Lunchtime: the economics lesson nobody asked for

He meets a contact at a suburban servo. They exchange goods and an abstract handshake, no receipts, no date stamps, just trust and a dodgy air freshener. He thinks about how strange it is that a legal cigarette pack costs a mortgage payment for the week, while the safer alternative is pushed into the shadows. He does not smuggle anything more dangerous than disappointment: payloads are carefully vetted for quality, not crime.


He overhears a passerby at the servo say, “Prohibition works, it kills demand.” He laughs on the inside and not at all on the outside. Prohibition, in his experience, does something else: it makes good products more expensive, forces them into unregulated circuits, and gives charismatic mafioso-types the kind of job description they never applied for.


Afternoon: quality control and accidental philosophy

Back at base (a modest apartment with suspiciously many succulents), he runs a QC test with the solemnity of a lab tech but without the lab coat (safety first, optics matter). He’s careful. He reads forums for real-world feedback, ignores the doomscrolling headlines, and fixes a leaking pod with the patience of someone rewiring a vintage radio.

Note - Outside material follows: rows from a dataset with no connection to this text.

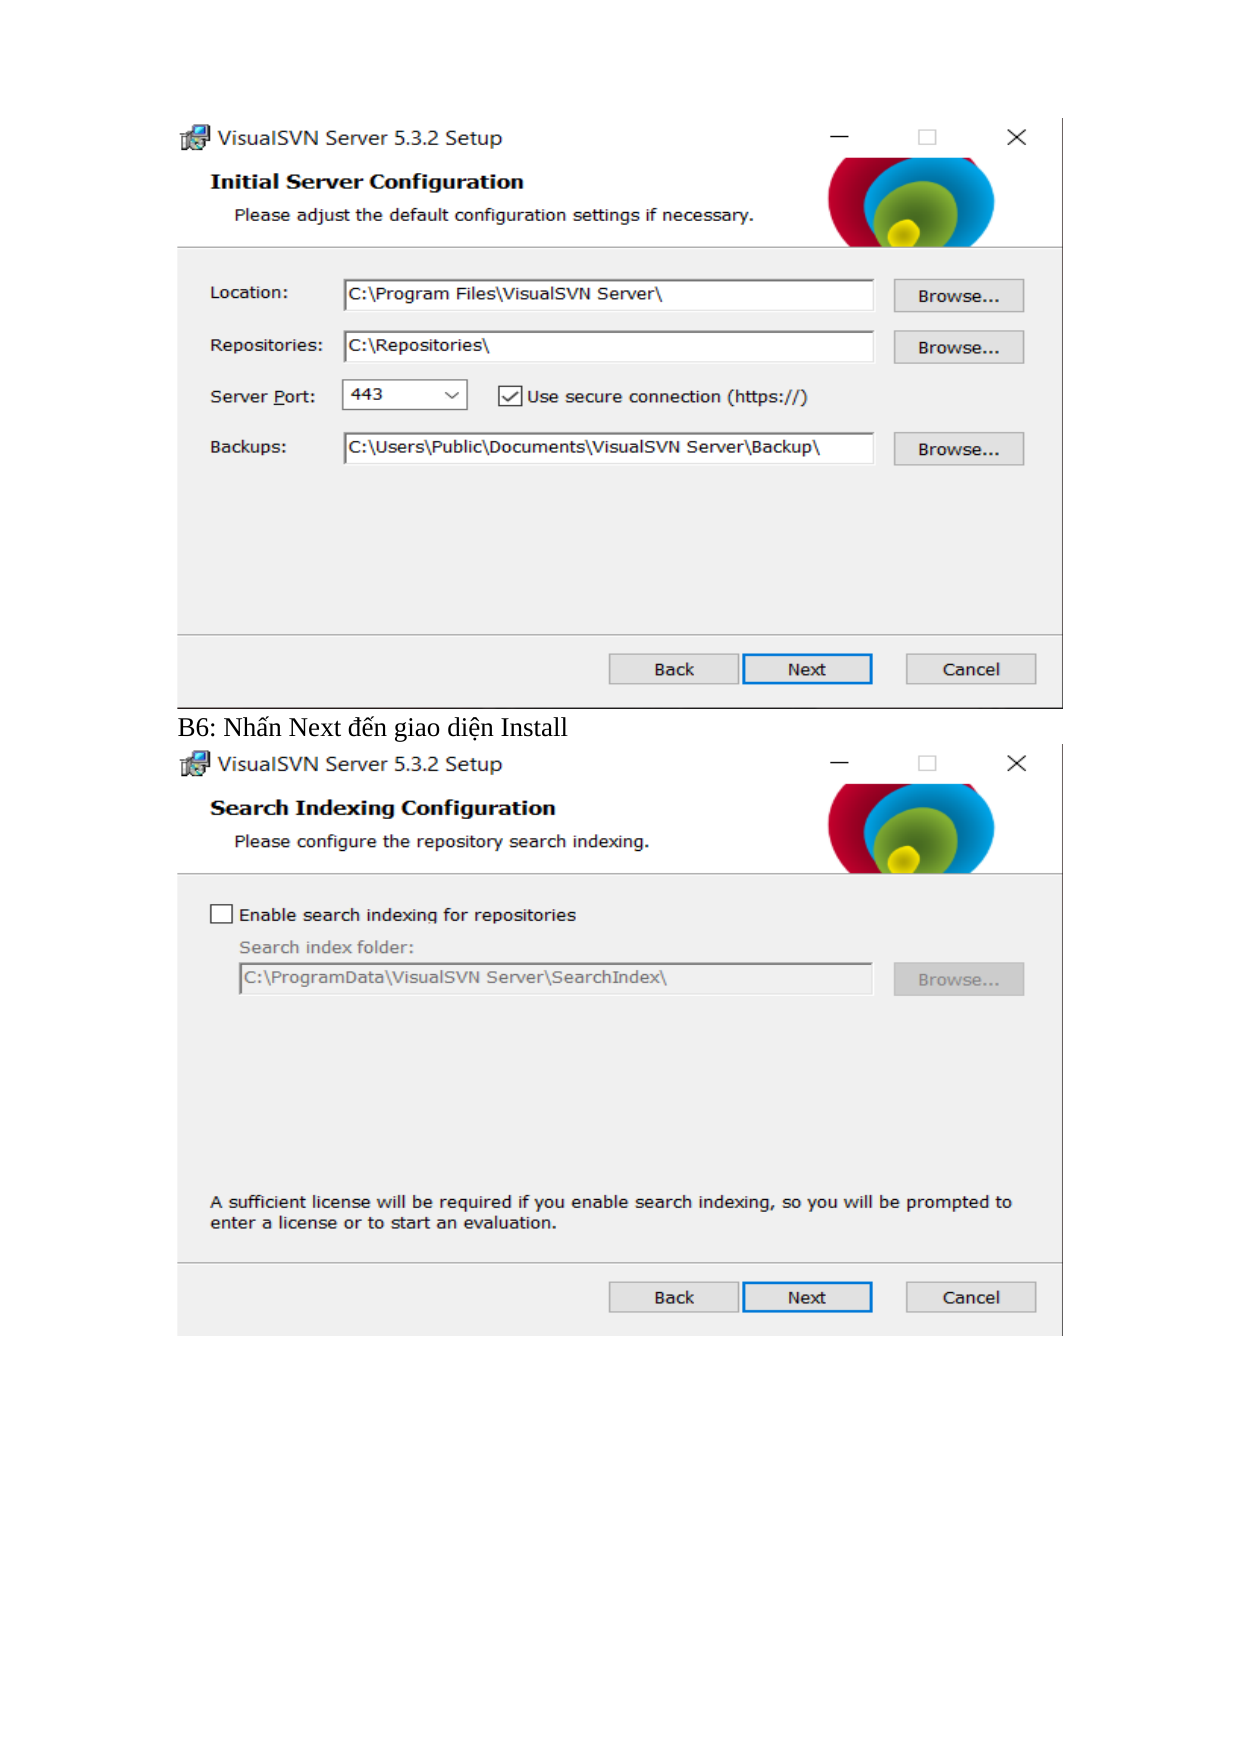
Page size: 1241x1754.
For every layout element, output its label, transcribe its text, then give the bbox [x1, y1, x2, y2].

picture [177, 118, 1063, 709]
list B6: Nhấn Next đến giao diện Install [177, 711, 1152, 742]
picture [177, 744, 1063, 1336]
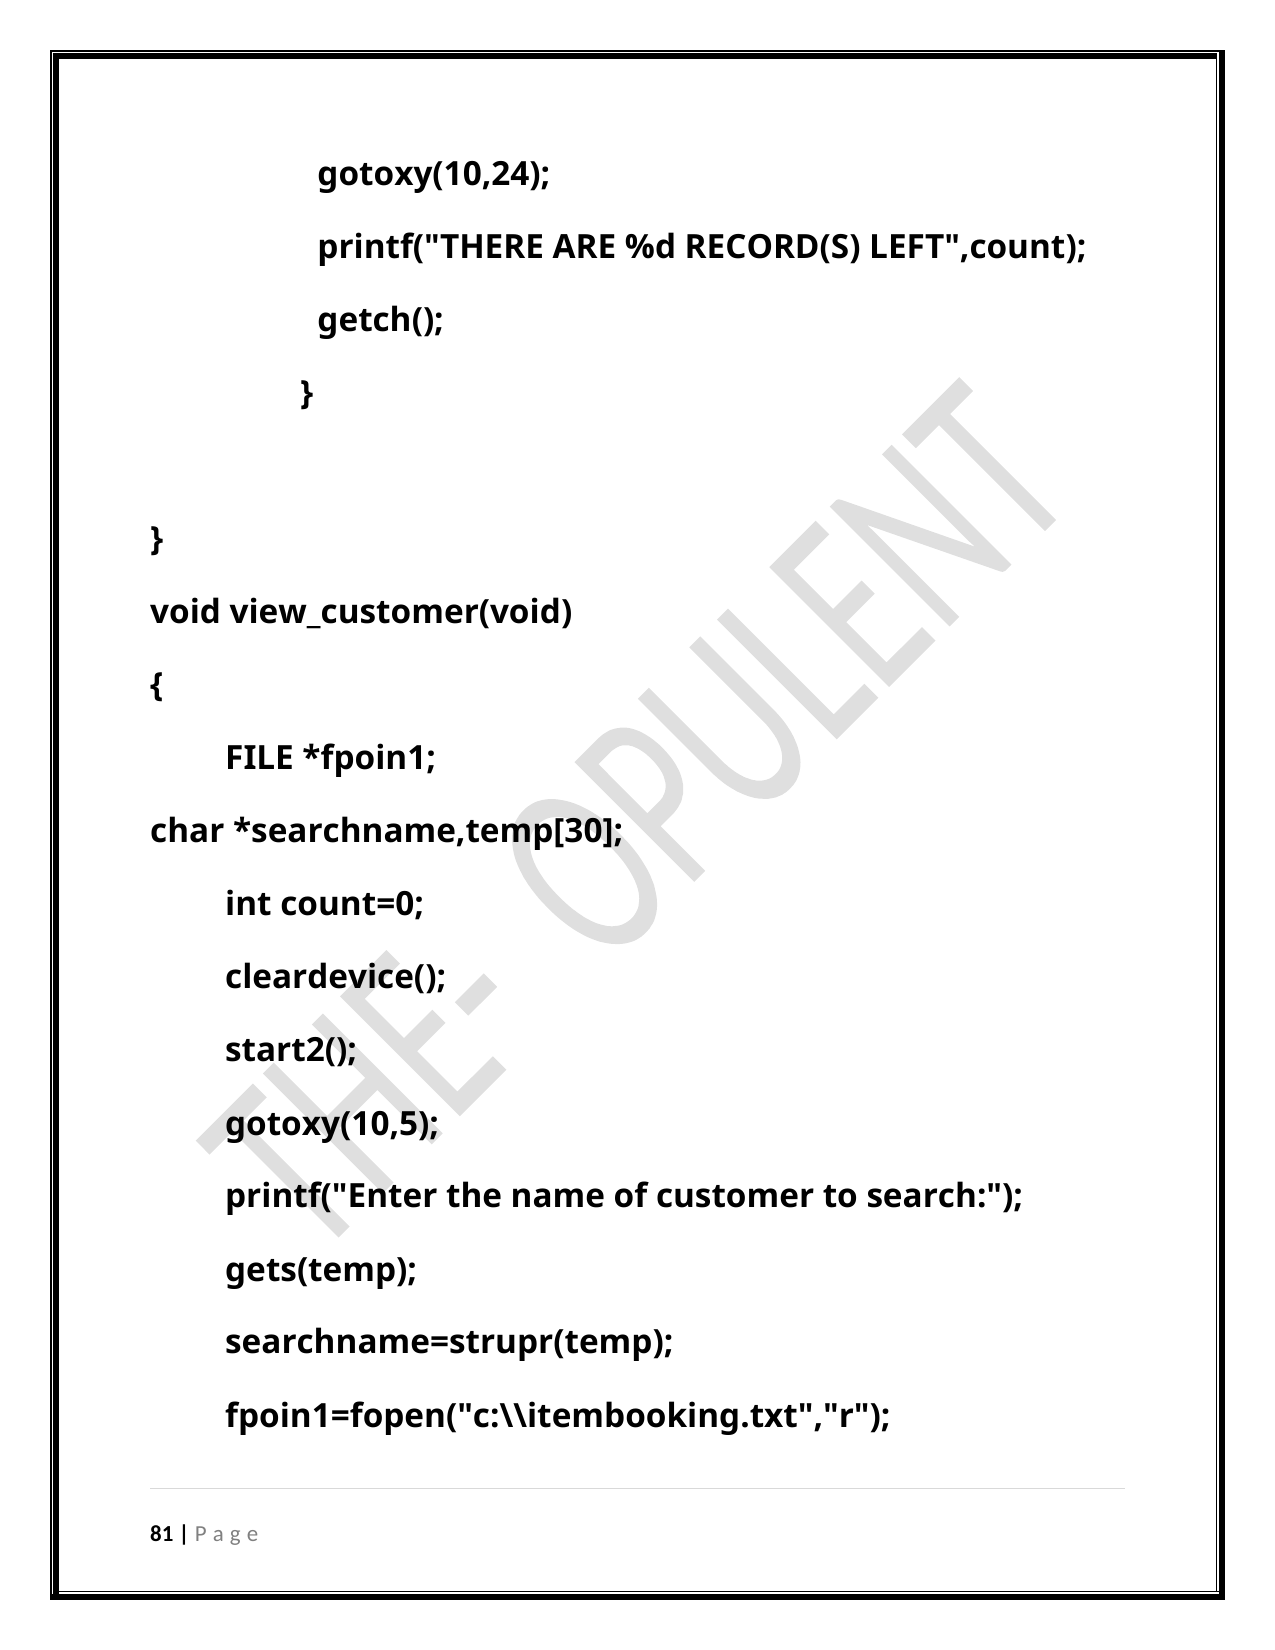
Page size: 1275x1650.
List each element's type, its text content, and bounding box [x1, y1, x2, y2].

text } [150, 369, 1125, 414]
text getch(); [150, 296, 1125, 341]
text } [150, 515, 1125, 561]
text searchname=strupr(temp); [150, 1318, 1125, 1364]
text printf("THERE ARE %d RECORD(S) LEFT",count); [150, 223, 1125, 268]
text gets(temp); [150, 1245, 1125, 1291]
text gotoxy(10,24); [150, 150, 1125, 195]
text gotoxy(10,5); [150, 1099, 1125, 1145]
text printf("Enter the name of customer to search:"); [150, 1172, 1125, 1218]
text cleardevice(); [150, 953, 1125, 999]
text int count=0; [150, 880, 1125, 926]
text char *searchname,temp[30]; [150, 807, 1125, 853]
text FILE *fpoin1; [150, 734, 1125, 779]
text { [150, 661, 1125, 707]
text fpoin1=fopen("c:\\itembooking.txt","r"); [150, 1391, 1125, 1437]
text void view_customer(void) [150, 588, 1125, 633]
text start2(); [150, 1026, 1125, 1072]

Between adjustments, he scrolls through policy updates. There’s a ministerial quote about protecting kids, followed by an editorial praising the crackdown. He nods, headlines are part of the job description now, but his mind keeps returning to the people he’s helped: an elderly ex-smoker who can now garden again without coughing; a barista who used to smoke two packs a day and now talks about marathon training. These human stories are inconvenient to moral panics.

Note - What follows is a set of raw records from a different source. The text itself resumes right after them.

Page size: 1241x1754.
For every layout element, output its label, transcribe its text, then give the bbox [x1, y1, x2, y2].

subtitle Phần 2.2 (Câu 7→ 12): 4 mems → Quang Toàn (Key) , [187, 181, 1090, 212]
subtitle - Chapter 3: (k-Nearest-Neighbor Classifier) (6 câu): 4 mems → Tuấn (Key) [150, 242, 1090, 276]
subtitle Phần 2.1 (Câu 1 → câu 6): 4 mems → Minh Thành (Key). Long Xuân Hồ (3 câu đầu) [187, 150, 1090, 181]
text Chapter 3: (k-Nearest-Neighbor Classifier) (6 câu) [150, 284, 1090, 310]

Late afternoon: risk, romance, and paperwork that isn’t paperwork

He invoices using code words and a series of emojis. “Blue penguin for delivery tomorrow” actually means “yes, same time.” He arranges safe-drop locations that sound like startup co-working spaces: “Meet at the fountain, bring exact change, play it cool.” Romance in his life is ephemeral, mostly with sympathetic baristas who secretly ask for discounts, but he’s serious about one thing: harm reduction.


He knows his trade contributes to a paradox: outlawed but lifesaving. It’s a weird moral knot. He fixes it the way he fixes leaky pods clumsily, pragmatically, with duct tape metaphors and a side of guilt.


Evening: the long tail of prohibition

Night brings the heavier feelings. He reads letters from customers: “My son stopped chain-smoking after switching.” “My doctor said vaping helped me get off the cigarettes I’d smoked for twenty years.” Those notes are a balm against the fear of raids, the threat of violence from real criminals, and the knowledge that good intentions are often punished when policy swings the wrong way.


He thinks about the people who profit from prohibition: smugglers who don’t care about labelling or nicotine strength, bureaucrats who cheer the optics but don’t taste the smoke, and multinational companies that quietly adjust pricing while lamenting “public health.” He wonders if politicians ever sit down with people who smoked and quit — not journalists or think tanks, but actual ex-smokers with oxygen-free stories.


Nightcap: reflection, not recipes

At 11:47 p.m., he closes his ledger, turns off his “business” Instagram, and sits in the dark with a vape that smells like summer fruit and second chances. He knows he’s playing a part in a perverse feedback loop: prohibiting a safer alternative creates demand for illicit supply that lacks oversight, can harm people, and institutionalises risk.


He dreams of the day it’s not a cat-and-mouse game when adults can access regulated, labelled, quality-assured products and the black market is a memory like rotary phones and dial-up internet. Until then, he’ll keep doing inventories, answering texts, and offering a safer breath to the people who need it most, a quietly subversive form of public health


Prohibition doesn’t erase demand, it reshuffles it. In the shadows, people trade safety for secrecy. This fictional dealer is a satire, but the moral is sober: when safer options are criminalised, harm doesn’t disappear; it migrates. If we care about public health, maybe it’s time to stop making the safest path the hardest one.